Рисунок был идеален.
Но пламя вновь и вновь пыталось прорваться сквозь границу.
– Не надоело тебе сидеть на цепи?
Слова сгорели в огне пожухшими листьями, и пепел их царапнул горло.
– Ты меня понимаешь? – Человек склонил голову набок. – Должен понять… или ушел слишком далеко? Жаль, если так…
Его разглядывали.
С интересом. С легким сожалением, которое ощущалось перцем на губах. И Арей знал, что сожаление это – вовсе не оттого, что он, Арей, скоро умрет. Нет, гость сожалел, что смерть эта разрушит его планы. И огню, который мнил себя всеведущим, стало любопытно.
Настолько, что огонь позволил Арею вновь стать человеком.
Ненадолго.
– Кто… ты…
Арей сумел подняться.
На четвереньки.
И добрался до линии, вплавленной в камни. Остановился, не способный ее пересечь. Будь он человеком… для человека линия – лишь линия. Переступит и не заметит, но нынешний Арей был пламенного роду, огненного племени.
И потому замер.
– Поди ж ты, говорить способен. – Человек присел на корточки.
Под маскою.
Не высок.
Не низок. Никаков. Взглядом скользнешь и не зацепишься… а заклинание интересное. Арей видел его изнутри, плетение кружевное, такое не каждым рукам под силу.
И конечно, в амулет его упрятать можно, да искривится.
Сомнется.
Надо же, какие мысли… рукодельные.
– Что ж, раз способен, то и поговорим. Все одно тебе делать нечего. Крепко тебя Фролушка запер… на цепь посадили. Не обидно?
Огонь рассыпался, разползся дорожкою вдоль границы, огненным хлыстом витым, притворился безопасным. Люди ведь доверяют пламени? Иногда.
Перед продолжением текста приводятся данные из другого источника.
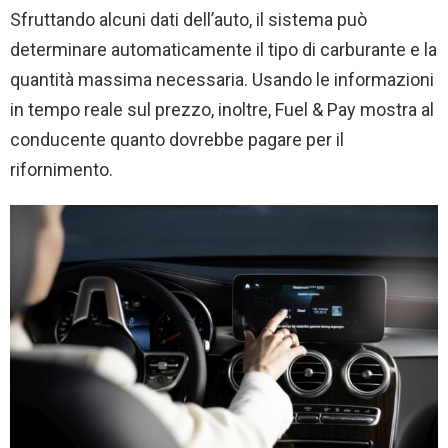
Sfruttando alcuni dati dell’auto, il sistema può
determinare automaticamente il tipo di carburante e la
quantità massima necessaria. Usando le informazioni
in tempo reale sul prezzo, inoltre, Fuel & Pay mostra al
conducente quanto dovrebbe pagare per il
rifornimento.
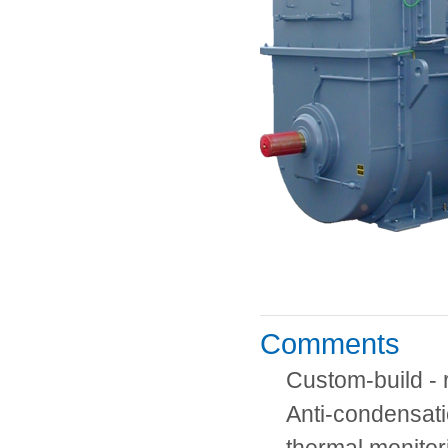
Comments
Custom-build - 
Anti-condensati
Они заводят его в очагах, прячут в черных жерловинах печей, приживляют на тончайшие нити восковых свечей… они греются.
И подкармливают пламя смолистыми дровами.
Жирным углем.
Расслабляются в тепле… но этот не таков, он не готов протянуть руку к огню, пусть в подвалах и холодно. Этот холод не позволял Арею сгореть.
А человек лишь пальцем вдоль границы провел.
– Ты здесь… они там… тебе обещали вернуть дар, но не предупредили, чем это чревато. Иначе ты бы не согласился. Или согласился бы?
– Не… знаю…
Говорить тяжело. Огню чужды слова, но Арей все еще пытается быть человеком. Только это тяжело. Согласился бы?
Остаться без дара.
Пусть и не невольником, но… кем? Никем. Бывших магиков не бывает, а он… стать человеком? Просто человеком? Быть может, этому человеку нашлось бы местечко при Акадэмии или еще где, небось отписал бы Фрол Аксютович кому из дружков. Мол, так и так, приютите, будьте ласкавы, найдите дом и дело по плечу, раз уж вышла этакая незадача.